→ EXERCISE DIRECTIONS
Leave the pictures out and repeat the rest of the data below exactly.

→ SUPPLIED INFORMATION
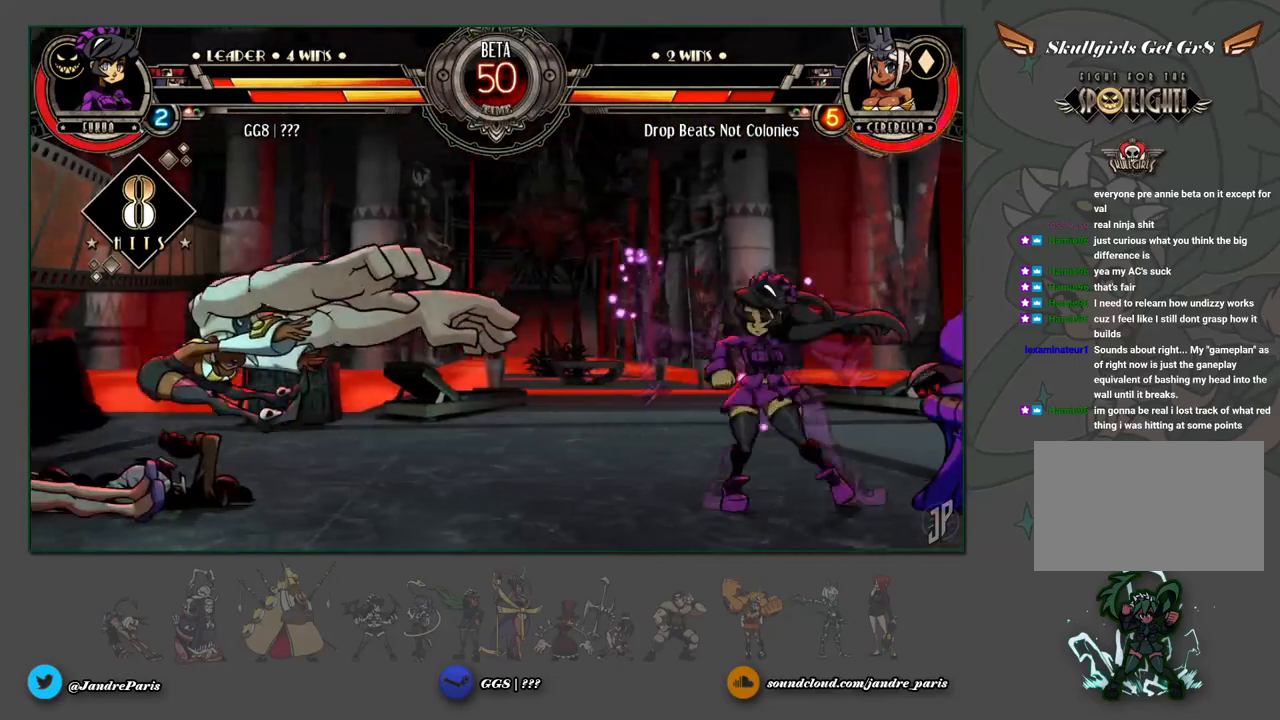
{"buttons": [], "left_stick": "left", "events": [[83, "left_stick", "left"]]}
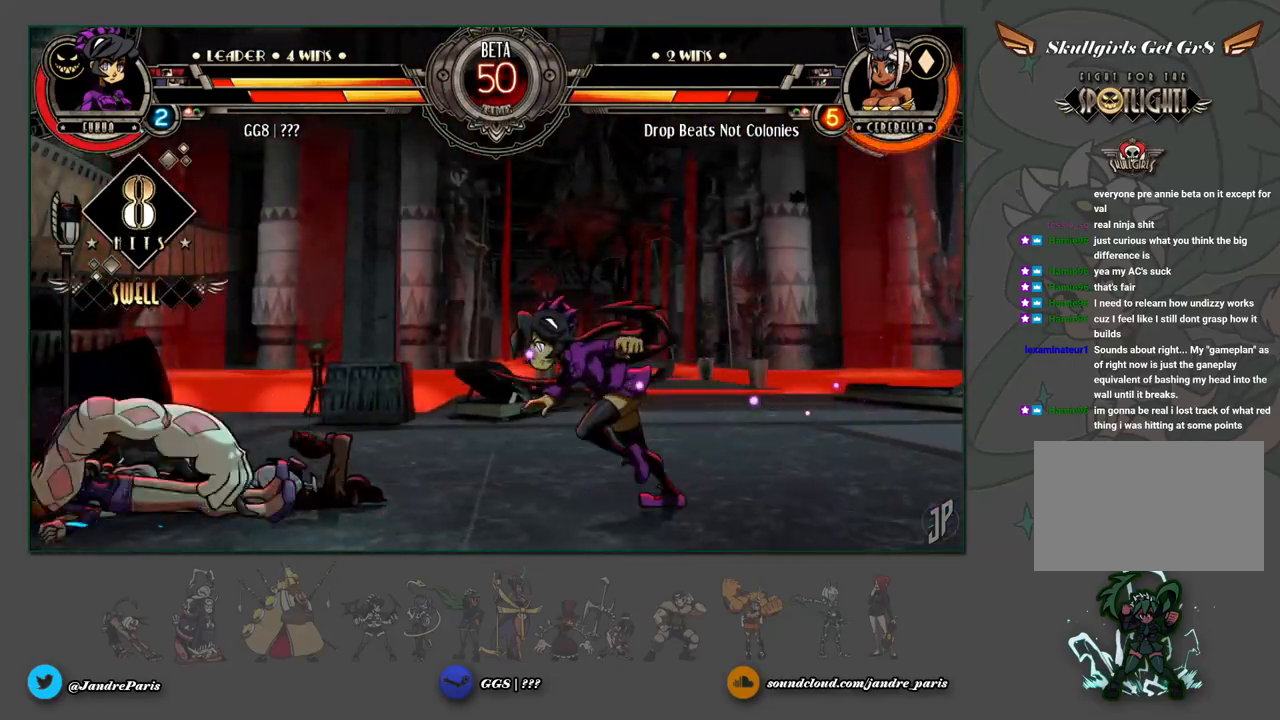
{"buttons": ["CROSS"], "left_stick": "right", "events": [[183, "left_stick", "down"], [233, "R2", "down"], [300, "R2", "up"], [450, "left_stick", "right"], [500, "CROSS", "down"]]}
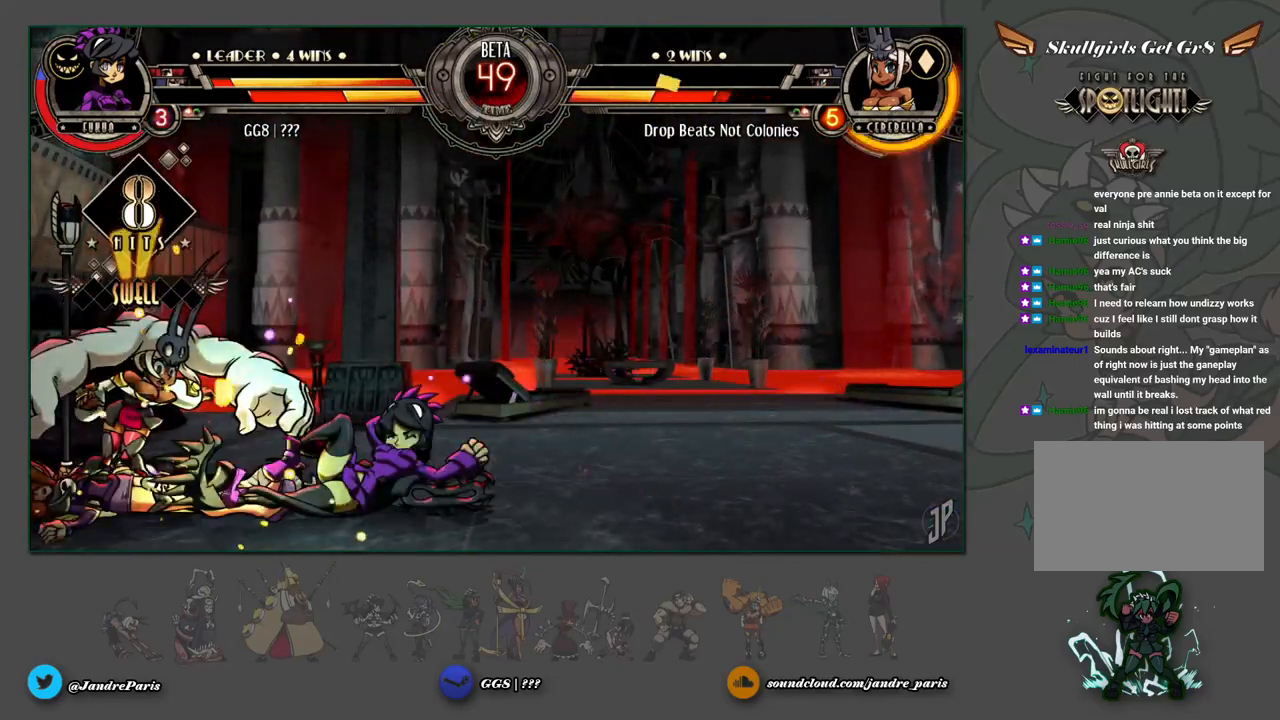
{"buttons": [], "left_stick": "center", "events": [[33, "left_stick", "center"], [50, "CROSS", "up"]]}
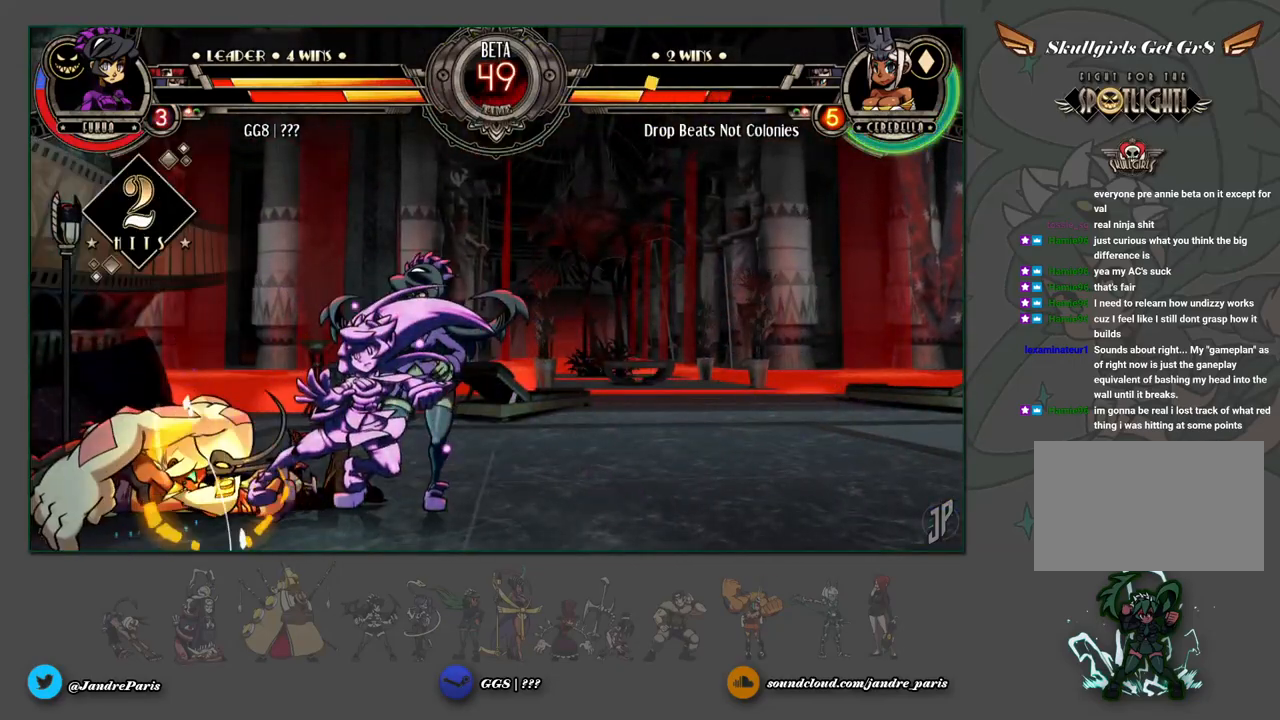
{"buttons": [], "left_stick": "center", "events": []}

→ YOUR SOLUTION
{"buttons": [], "left_stick": "left", "events": [[83, "left_stick", "left"]]}
{"buttons": ["CROSS"], "left_stick": "right", "events": [[183, "left_stick", "down"], [233, "R2", "down"], [300, "R2", "up"], [450, "left_stick", "right"], [500, "CROSS", "down"]]}
{"buttons": [], "left_stick": "center", "events": [[33, "left_stick", "center"], [50, "CROSS", "up"]]}
{"buttons": [], "left_stick": "center", "events": []}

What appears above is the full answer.